Delante de mí, el techo desciende y las paredes se estrechan como el agujero de un gusano. No debe de tener más de tres metros de altura y el espacio suficiente para que pase un coche diminuto. Sigo los viejos raíles a lo largo del suelo cubierto de lodo. Son más compactos que los raíles estándares, pero aún se encuentran en suficiente buen estado como para revelarme cómo hacen estos mineros modernos para mover todo ese equipo de informática a través de la mina.

Cuando yo tenía doce años, el padre de Nick Chiarmonte llevó a toda la clase de sexto a Clarion, Pennsylvania, a visitar una mina de carbón en actividad. Descendimos a unos treinta metros, lo que entonces nos pareció como si estuviésemos excavando hacia el centro de la Tierra. Cuando llegamos al fondo, el padre de Nick nos dijo que una mina era un organismo vivo no muy diferente del cuerpo humano: una arteria central principal con docenas de ramas transversales que llevan y traen la sangre desde el corazón. Aquí no es diferente. Los raíles corren justo delante de mí, y luego se ramifican como los radios de una rueda, una docena de túneles en una docena de direcciones diferentes.

Estudio con cuidado cada uno de ellos, tratando de discernir si alguno tiene alguna peculiaridad especial. El barro que cubre la mayoría de los raíles está cocido y seco. Pero en el túnel que se abre en el extremo izquierdo, los raíles están mojados, y diviso una huella de pisada dejada por el grupo que descendió inmediatamente antes de que lo hiciéramos nosotros. No es una gran pista, pero en este momento es todo lo que tenemos.

—¿Estás preparada? —le pregunto a Viv.

Ella no se mueve.

—Vamos… —le digo.

Permanece inmóvil.

—¿Viv, vienes o no?

Sacude la cabeza y se niega a alzar la vista.

—Lo siento, Harris. No puedo…

—¿Qué quieres decir con «no puedo»?

—No puedo —insiste, encogiendo las piernas hasta que las rodillas le tocan la barbilla—. No puedo… es todo…

—Dijiste que te encontrabas bien.

—No, dije que no quería volver a la superficie sola.

Es la primera vez que me mira. Tiene el rostro perlado de sudor, incluso más que antes. Y no es sólo debido al calor.
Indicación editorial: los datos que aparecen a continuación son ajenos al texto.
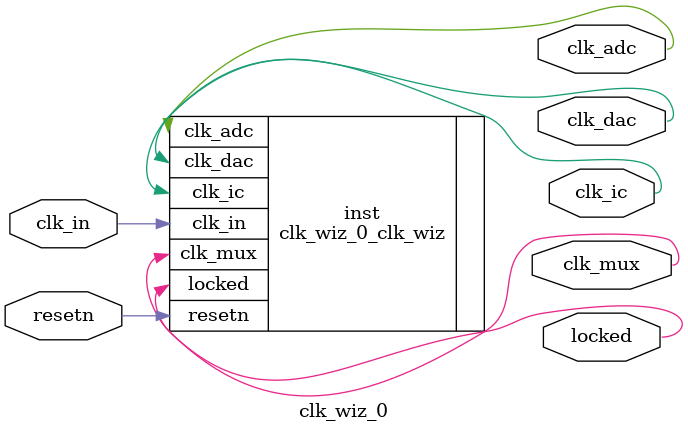
<source format=v>


`timescale 1ps/1ps

(* CORE_GENERATION_INFO = "clk_wiz_0,clk_wiz_v5_4_3_0,{component_name=clk_wiz_0,use_phase_alignment=true,use_min_o_jitter=false,use_max_i_jitter=false,use_dyn_phase_shift=false,use_inclk_switchover=false,use_dyn_reconfig=false,enable_axi=0,feedback_source=FDBK_AUTO,PRIMITIVE=MMCM,num_out_clk=4,clkin1_period=20.000,clkin2_period=10.000,use_power_down=false,use_reset=true,use_locked=true,use_inclk_stopped=false,feedback_type=SINGLE,CLOCK_MGR_TYPE=NA,manual_override=false}" *)

module clk_wiz_0 
 (
  // Clock out ports
  output        clk_dac,
  output        clk_mux,
  output        clk_adc,
  output        clk_ic,
  // Status and control signals
  input         resetn,
  output        locked,
 // Clock in ports
  input         clk_in
 );

  clk_wiz_0_clk_wiz inst
  (
  // Clock out ports  
  .clk_dac(clk_dac),
  .clk_mux(clk_mux),
  .clk_adc(clk_adc),
  .clk_ic(clk_ic),
  // Status and control signals               
  .resetn(resetn), 
  .locked(locked),
 // Clock in ports
  .clk_in(clk_in)
  );

endmodule

</source>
Viv vuelve a mirar la grieta que atraviesa el techo de la cueva y luego a la camilla de emergencia que está apoyada contra la pared. Encima de la camilla, atornillada a la pared, hay una caja metálica con un rótulo que dice: «En caso de lesión grave, abrir la caja y quitar la manta». En este momento, con la temperatura que supera los cuarenta grados, una manta es la última cosa que necesitamos, pero Viv no puede apartar la mirada de la caja metálica.

—Debería marcharse —dice.

—No… si nos separamos…

—Por favor, Harris. Márchese…

—Viv, no soy la única persona que piensa que puedes hacerlo… tu madre…

—Por favor, no hable de ella… ahora no…

—Pero si tú…

—Márchese —insiste, luchando por contener las lágrimas—. Descubra qué es lo que están haciendo aquí abajo.

Con todo lo que hemos pasado en las últimas cuarenta y ocho horas, es la primera vez que veo a Viv Parker completamente paralizada. No estoy seguro de si se trata de claustrofobia, su hiperventilación en el ascensor, o sólo la simple y absoluta comprensión de sus propias limitaciones, pero cuando Viv hunde la cabeza entre las rodillas, vuelvo a recordar que los peores golpes que recibimos son los que nos propinamos nosotros mismos.

—Viv, si esto hace que te sientas mejor, quiero que sepas que nadie más habría llegado tan lejos. Nadie.

Su cabeza permanece enterrada entre sus rodillas.